Net Neutrality, as conceived in the Snowe-Dorgan bill and similar measures, is a subsidy to large bandwidth consumers such as Google and Yahoo. This is not to say to that these companies don’t pay anything for Internet bandwidth today as much as it is to point out that whatever they pay (and it’s far below market rates that you and I pay) doesn’t cover Quality of Service. Let me back up a little and explain what this is about.
The Telcos – principally Verizon, but to a much lesser extent AT&T and Bell South – are in the process of transitioning from old-fashioned DSL to systems that will enable them to offer cable-rivaling triple-play service. This means TV, phone, and Internet over a common wire. This can be done as the cable companies have done it, by partitioning the cable into slices of frequency for the different services, it can be done using strict time-division multiplexing a la the old days, or even better, by running IP across the entire bandwidth of the cable and segregating services with packet priorities. The latter means is the best way because it means in principle that you can use your entire cable for Internet downloads when you aren’t using higher-priority services.
The natural assumption is that they would be entitled to charge fees based on the service level a customer chooses, just the cable company does today. I can buy phone, TV, and Internet from Comcast separately or together. If the technology that Comcast uses to segregate these services changes, the economics don’t, inherently, so they should be allowed to continue pricing these services separately even if they’re all delivered over some form of Internet Protocol.

**EXERCISES TO COMPLETE**
1 – Reproduce part of the net neutrality passage word for word, beginning at the words "The Telcos –" and stopping after "using higher-priority services.".
2 – Answer these questions from the net neutrality passage.
(a) Which bill is named as an example of how Net Neutrality is conceived?
(b) Which telephone company is described as principally making the transition away from DSL?
(c) From which company does the writer say phone, TV, and Internet can be bought separately or together?
3 – Pick up the net neutrality passage after its last sentence and carry the argument forward.

Collection entries
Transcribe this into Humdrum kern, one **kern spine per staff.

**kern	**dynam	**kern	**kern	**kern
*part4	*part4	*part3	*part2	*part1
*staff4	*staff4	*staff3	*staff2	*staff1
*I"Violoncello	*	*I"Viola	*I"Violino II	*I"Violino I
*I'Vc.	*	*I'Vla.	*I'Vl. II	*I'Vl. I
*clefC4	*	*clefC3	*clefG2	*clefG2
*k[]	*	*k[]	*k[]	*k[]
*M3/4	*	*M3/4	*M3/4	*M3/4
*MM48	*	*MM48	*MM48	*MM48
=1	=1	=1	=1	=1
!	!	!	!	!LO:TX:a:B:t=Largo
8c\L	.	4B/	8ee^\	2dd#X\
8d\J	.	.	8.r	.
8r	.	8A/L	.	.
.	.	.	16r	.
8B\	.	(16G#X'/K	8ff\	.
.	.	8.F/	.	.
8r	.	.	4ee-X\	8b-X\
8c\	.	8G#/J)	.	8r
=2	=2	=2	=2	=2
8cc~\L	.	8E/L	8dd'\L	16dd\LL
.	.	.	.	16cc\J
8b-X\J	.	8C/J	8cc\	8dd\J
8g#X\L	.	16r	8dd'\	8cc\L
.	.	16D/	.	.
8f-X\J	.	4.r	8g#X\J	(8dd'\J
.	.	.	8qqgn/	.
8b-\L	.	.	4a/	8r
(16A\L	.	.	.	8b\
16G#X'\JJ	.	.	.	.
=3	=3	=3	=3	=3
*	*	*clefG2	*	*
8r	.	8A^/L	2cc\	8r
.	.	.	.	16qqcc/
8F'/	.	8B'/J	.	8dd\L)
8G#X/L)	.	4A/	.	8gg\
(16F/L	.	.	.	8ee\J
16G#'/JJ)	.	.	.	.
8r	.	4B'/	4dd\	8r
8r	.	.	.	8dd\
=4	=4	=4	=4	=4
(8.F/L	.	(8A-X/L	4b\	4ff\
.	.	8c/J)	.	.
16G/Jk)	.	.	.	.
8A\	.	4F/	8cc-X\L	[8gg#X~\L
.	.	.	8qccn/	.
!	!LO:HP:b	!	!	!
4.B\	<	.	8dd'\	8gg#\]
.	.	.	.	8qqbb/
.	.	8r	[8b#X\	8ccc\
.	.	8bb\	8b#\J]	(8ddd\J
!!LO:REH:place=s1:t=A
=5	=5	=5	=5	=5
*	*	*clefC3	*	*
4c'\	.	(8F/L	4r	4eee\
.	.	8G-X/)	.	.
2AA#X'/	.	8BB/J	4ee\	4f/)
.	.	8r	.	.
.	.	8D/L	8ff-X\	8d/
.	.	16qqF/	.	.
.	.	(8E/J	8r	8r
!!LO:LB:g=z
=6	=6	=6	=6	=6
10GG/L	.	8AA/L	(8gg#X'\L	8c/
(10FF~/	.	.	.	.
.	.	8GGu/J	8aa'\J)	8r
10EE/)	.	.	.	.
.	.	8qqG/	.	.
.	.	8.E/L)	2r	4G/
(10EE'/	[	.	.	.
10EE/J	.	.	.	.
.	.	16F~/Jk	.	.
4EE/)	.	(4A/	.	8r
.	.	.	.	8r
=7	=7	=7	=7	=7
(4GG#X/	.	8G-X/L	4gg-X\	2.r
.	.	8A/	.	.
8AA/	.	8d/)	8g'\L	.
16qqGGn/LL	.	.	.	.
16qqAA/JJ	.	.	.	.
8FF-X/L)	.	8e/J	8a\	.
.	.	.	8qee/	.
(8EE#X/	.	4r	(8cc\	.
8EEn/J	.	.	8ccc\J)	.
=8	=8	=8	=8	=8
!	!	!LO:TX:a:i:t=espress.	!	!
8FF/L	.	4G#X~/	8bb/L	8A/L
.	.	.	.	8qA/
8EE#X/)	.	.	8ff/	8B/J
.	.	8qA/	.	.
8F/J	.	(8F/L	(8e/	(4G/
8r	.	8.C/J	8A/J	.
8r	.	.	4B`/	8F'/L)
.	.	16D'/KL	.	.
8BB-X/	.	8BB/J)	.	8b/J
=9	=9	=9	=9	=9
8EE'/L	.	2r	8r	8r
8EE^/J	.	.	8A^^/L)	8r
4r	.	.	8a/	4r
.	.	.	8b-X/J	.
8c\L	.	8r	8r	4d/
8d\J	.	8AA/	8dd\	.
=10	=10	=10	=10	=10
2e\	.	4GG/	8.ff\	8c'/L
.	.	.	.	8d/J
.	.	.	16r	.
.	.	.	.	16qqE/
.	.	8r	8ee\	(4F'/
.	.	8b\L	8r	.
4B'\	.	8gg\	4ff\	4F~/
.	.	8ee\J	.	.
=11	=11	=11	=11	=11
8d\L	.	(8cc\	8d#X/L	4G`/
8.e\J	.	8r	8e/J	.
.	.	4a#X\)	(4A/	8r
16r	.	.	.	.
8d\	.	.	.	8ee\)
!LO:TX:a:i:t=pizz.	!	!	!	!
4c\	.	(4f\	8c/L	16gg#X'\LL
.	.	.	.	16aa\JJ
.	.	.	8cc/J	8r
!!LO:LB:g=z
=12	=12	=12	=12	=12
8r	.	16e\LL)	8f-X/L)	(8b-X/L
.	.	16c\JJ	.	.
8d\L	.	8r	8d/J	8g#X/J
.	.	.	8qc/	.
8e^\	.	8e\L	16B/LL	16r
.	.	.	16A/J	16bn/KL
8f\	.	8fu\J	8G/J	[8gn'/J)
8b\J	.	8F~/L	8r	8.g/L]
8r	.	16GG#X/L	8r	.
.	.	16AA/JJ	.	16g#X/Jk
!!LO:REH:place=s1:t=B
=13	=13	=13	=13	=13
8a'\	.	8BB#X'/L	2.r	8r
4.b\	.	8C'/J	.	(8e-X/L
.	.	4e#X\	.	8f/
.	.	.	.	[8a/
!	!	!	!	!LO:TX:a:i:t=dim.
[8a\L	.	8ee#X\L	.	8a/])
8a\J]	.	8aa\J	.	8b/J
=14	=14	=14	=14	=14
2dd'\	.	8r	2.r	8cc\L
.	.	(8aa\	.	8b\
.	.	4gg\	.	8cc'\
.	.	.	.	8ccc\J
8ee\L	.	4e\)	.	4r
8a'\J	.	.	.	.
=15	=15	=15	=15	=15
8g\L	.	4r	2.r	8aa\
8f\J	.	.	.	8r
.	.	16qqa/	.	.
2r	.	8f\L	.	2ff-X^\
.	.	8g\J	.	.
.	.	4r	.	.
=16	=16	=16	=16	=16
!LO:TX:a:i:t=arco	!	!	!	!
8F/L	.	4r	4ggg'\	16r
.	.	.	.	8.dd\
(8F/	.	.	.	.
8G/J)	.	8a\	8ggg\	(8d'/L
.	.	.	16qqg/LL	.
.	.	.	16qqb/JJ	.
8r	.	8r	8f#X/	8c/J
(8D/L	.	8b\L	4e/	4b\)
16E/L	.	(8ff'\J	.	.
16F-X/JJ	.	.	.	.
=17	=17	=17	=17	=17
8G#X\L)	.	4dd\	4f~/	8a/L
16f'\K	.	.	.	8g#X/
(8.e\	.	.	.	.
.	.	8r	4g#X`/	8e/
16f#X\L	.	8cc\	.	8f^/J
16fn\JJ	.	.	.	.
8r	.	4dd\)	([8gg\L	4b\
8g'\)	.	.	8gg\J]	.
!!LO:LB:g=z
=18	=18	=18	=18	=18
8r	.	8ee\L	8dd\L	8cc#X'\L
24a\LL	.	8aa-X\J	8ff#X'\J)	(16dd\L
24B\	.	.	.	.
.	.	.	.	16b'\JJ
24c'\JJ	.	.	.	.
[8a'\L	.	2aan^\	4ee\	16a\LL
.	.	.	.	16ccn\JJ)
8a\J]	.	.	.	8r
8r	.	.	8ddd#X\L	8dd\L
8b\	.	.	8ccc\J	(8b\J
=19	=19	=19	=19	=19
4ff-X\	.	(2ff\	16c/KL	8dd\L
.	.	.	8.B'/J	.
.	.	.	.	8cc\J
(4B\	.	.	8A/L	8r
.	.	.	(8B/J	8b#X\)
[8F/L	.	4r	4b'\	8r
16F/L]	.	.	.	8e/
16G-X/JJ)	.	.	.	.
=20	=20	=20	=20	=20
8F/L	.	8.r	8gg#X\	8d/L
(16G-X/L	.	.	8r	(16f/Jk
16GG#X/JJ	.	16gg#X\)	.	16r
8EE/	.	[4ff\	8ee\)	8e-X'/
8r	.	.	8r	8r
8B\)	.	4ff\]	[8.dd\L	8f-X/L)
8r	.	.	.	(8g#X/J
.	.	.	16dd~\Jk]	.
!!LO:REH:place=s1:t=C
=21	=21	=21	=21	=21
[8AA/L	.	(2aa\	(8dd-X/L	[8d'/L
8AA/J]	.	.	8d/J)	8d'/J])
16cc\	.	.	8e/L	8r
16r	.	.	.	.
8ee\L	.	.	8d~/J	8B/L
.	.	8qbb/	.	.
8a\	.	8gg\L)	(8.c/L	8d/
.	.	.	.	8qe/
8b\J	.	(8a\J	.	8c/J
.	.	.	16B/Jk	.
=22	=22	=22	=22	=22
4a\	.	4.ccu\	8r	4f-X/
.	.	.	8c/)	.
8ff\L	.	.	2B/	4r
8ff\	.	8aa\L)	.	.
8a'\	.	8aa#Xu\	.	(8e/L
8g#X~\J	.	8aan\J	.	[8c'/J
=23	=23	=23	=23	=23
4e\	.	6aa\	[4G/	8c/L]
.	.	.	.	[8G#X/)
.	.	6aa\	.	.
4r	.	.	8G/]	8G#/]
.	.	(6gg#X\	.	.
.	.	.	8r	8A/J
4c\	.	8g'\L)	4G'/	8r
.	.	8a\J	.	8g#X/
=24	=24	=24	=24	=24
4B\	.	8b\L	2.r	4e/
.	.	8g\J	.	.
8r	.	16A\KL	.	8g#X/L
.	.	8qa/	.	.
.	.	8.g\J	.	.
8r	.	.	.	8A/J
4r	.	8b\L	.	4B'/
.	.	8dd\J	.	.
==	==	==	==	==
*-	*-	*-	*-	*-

**EXPECTED RESPONSES**
1 –
The Telcos – principally Verizon, but to a much lesser extent AT&T and Bell South – are in the process of transitioning from old-fashioned DSL to systems that will enable them to offer cable-rivaling triple-play service. This means TV, phone, and Internet over a common wire. This can be done as the cable companies have done it, by partitioning the cable into slices of frequency for the different services, it can be done using strict time-division multiplexing a la the old days, or even better, by running IP across the entire bandwidth of the cable and segregating services with packet priorities. The latter means is the best way because it means in principle that you can use your entire cable for Internet downloads when you aren’t using higher-priority services.

2 –
(a) The Snowe-Dorgan bill
(b) Verizon
(c) Comcast

3 –
Google doesn’t think so, because they want their video and phone service to perform just as well as Comcast’s or Verizon’s without their having to pay anything more than base level Internet connection service prices.
So net neutrality amounts to this: even though Comcast or Verizon may charge their customers more for TV and phone service than they do for basic Internet service, Google should never have to pay more than a basic Internet connection fee for accessing Comcast customers at the highest level of service. Google wants to pay for basic cable and get HBO for free.
That’s what “net neutrality” really means. Mike McCurry wrote an op-ed for the Baltimore Sun that expresses this idea in a less-than-clear fashion, implying that Google doesn’t even pay for a basic cable, and the boyz at Techdirt whacked him around for it:
[McCurry’s] written up an editorial for the Baltimore Sun that doesn’t bother to mention his lobbying duties, or who has funded them. McCurry tries to make it seem as though the whole net neutrality thing is simply a ploy by Google to get “free” bandwidth. He notes, derisively, that “a $117 billion company like Google wants legislation that would drive Internet prices higher.” Of course, he doesn’t happen to mention that his viewpoint is funded by AT&T, who at close of business on Monday appears to be worth (oh, look at that) $117 billion as well.
Leaving aside the “grass-roots purity” angle, which is silly in a fight where Google’s side is represented by paid bloggers at Save the Internet, Techdirt has at best a technical point, not a substantial one. Google is seeking a subsidy, make no mistake about it.
And if that subsidy becomes law, we can more or less forget about any significant upgrades in the last mile, because there will be nobody to pay for them.
UPDATE: For the record, here’s the relevant part of Snowe-Dorgan:
(5) only prioritize content, applications, or services accessed by a user that is made available via the Internet within the network of such broadband service provider based on the type of content, applications, or services and the level of service purchased by the user, without charge for such prioritization;
Emphasis added.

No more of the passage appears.